• DOCUMENT SEGMENT:
-------------------------
LOGAN SQUARE — A non-profit developer has purchased the a single-room occupancy apartment building, the first deal to take place under an SRO ordinance passed last year.

Full Circle Communities, the developer, purchased a 34-unit SRO apartment building at 2611 N. Sawyer Ave. for $1.45 million and plans to keep the building running as-is.

The ordinance passed last year was touted as a solution to a "crisis" that left many homeless or displaced as SROs are sometimes considered a "housing of last resort" for people who are poor. There are just 77 SRO buildings left in the city compared to more than 1,000 at the housing type's peak.

"Preserving this much-needed asset, especially in a market with rising housing costs, is critical for maintaining the diversity of the Logan Square neighborhood,” said Joshua Wilmoth, vice president of Full Circle.

The ordinance forces any seller of an SRO to notify the city and in turn provide a six-month window for developers who wish to continue the SRO or turn it into affordable housing to bid.

"There's essentially a block on them selling to somebody who is not going to preserve the property as affordable housing," Wilmoth said.

Residents of the building at 2611 N. Sawyer Ave. currently pay between $400 and $450 a month. Those rates won't change under the new ownership, according to Wilmoth.

Under the SRO ordinance, Full Circle will allow all existing tenants to remain, and once a tenant moves out, any new renter would be restricted to earning at or below 50 percent of the area median income.
-------------------------
• TASKS TO PERFORM:
- 1) List every dollar amount stated in the Logan Square SRO article.
- 2) Reproduce the part of the Logan Square SRO article starting with "LOGAN SQUARE — A" and going on through "passed last year.".
- 3) Proceed with the Logan Square SRO article, picking up after its final sentence.
The records after this point are separate material, apart from the Logan Square SRO article.

Data excerpts:
-------------------------
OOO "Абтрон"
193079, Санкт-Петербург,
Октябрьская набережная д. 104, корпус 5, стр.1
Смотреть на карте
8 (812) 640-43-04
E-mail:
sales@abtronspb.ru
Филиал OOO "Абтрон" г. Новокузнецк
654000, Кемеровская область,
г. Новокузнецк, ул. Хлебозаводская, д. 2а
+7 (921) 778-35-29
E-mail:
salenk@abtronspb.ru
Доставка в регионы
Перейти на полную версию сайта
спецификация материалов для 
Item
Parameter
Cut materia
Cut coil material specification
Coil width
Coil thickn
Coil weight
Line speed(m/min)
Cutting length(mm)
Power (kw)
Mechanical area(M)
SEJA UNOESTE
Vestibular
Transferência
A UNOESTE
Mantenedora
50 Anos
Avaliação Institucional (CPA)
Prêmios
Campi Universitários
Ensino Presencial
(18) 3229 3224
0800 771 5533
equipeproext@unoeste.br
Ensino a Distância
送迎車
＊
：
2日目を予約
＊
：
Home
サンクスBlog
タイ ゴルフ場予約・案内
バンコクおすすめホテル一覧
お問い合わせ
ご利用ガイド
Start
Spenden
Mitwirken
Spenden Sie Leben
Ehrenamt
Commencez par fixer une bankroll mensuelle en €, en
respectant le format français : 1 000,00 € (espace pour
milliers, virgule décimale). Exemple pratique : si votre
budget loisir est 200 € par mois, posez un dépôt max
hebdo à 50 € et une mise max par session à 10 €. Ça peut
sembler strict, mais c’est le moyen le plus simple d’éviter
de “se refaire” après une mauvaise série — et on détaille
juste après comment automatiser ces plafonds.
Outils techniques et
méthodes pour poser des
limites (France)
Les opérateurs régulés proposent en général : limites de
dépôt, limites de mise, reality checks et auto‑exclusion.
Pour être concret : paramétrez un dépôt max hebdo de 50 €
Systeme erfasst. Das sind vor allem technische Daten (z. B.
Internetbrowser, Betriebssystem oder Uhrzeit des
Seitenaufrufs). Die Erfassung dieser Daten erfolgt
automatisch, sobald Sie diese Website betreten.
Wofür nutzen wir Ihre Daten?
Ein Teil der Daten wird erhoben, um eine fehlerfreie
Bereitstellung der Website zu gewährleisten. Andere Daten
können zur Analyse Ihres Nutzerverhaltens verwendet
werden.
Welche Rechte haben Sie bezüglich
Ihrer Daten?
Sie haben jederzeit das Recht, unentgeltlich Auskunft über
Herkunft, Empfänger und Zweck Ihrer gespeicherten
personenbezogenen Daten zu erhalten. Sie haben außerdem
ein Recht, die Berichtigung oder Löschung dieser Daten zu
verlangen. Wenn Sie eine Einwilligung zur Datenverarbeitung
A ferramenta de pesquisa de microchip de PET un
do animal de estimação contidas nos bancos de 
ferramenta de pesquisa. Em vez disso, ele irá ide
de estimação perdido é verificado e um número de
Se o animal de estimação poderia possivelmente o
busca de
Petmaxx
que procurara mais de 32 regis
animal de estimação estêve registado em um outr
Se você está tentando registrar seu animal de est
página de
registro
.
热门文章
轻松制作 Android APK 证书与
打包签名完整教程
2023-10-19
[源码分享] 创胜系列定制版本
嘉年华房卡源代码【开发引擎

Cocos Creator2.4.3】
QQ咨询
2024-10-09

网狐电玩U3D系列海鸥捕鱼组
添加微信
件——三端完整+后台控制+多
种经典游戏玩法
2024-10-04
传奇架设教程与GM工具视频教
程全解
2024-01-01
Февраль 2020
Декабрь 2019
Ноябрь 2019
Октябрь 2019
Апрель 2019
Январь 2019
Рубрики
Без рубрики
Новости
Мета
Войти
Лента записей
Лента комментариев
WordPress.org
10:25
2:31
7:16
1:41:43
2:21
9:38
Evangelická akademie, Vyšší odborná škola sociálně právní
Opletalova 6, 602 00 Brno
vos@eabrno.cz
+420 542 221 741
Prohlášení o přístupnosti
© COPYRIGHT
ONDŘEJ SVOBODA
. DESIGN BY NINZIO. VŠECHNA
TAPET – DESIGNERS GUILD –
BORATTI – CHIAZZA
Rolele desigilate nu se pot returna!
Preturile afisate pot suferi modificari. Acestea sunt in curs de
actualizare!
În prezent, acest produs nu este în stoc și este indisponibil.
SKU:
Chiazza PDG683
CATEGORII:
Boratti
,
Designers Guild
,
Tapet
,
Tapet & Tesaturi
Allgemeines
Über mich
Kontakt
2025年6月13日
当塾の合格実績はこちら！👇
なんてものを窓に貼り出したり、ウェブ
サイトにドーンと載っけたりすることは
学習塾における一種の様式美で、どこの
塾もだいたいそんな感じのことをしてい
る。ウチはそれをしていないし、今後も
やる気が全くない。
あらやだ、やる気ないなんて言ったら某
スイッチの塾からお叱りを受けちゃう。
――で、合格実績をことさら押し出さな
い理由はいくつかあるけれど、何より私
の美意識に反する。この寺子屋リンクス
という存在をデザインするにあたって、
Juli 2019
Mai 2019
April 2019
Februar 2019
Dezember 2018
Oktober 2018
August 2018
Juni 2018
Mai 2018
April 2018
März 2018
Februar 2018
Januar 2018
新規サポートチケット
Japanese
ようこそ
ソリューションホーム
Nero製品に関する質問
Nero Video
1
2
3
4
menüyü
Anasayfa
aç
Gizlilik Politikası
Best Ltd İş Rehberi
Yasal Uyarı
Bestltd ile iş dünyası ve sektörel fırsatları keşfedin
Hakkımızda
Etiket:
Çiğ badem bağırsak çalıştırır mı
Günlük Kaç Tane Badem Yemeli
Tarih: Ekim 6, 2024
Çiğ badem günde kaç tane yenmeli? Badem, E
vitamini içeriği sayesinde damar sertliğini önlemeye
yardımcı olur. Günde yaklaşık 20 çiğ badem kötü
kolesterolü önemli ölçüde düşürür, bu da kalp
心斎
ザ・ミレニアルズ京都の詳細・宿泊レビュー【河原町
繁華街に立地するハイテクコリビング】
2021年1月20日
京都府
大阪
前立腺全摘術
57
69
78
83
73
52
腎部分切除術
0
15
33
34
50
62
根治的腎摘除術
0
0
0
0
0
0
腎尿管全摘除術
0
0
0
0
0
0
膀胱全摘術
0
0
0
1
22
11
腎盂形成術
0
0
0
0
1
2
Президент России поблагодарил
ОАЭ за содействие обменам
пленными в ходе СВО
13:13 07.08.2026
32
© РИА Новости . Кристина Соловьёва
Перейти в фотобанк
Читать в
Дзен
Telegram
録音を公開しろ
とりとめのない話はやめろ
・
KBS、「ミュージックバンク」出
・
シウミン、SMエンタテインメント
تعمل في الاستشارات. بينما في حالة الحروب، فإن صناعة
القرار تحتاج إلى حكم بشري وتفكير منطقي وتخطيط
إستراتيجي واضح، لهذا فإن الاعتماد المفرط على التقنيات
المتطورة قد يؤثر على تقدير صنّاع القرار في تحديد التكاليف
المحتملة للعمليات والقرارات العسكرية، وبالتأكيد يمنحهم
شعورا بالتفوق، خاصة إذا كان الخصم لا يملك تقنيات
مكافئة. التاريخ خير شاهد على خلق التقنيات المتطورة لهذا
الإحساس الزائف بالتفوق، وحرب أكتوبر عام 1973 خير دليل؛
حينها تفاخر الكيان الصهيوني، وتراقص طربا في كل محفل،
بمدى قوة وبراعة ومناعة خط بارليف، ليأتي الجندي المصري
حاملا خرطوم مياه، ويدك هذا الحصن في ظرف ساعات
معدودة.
-------------------------
• REPLIES:
- 1) $1.45 million, $400, $450

- 2)
LOGAN SQUARE — A non-profit developer has purchased the a single-room occupancy apartment building, the first deal to take place under an SRO ordinance passed last year.

- 3)
As part of the financing, the lender is requiring that nine of the units be made available to people earning at or below 30 percent of the median income.

Wilmoth said he hopes the project serves as an example for other real estate companies and developers that preserving SRO buildings is a realistic possibility.

This project in particular was a good candidate for the first case under the new ordinance because the building was in excellent condition, according to Wilmoth.

"This is our first SRO so we are going to learn by doing, and we wanted to make sure it wasn't an overly challenging project," he said.

Mayor Rahm Emanuel, in a prepared statement, said he commended the developer for preserving the housing for those who need it the most: "In 2014 we worked with the Chicago for All Coalition to pass the SRO Preservation Ordinance to ensure that these buildings remain viable affording housing options for residents across the city."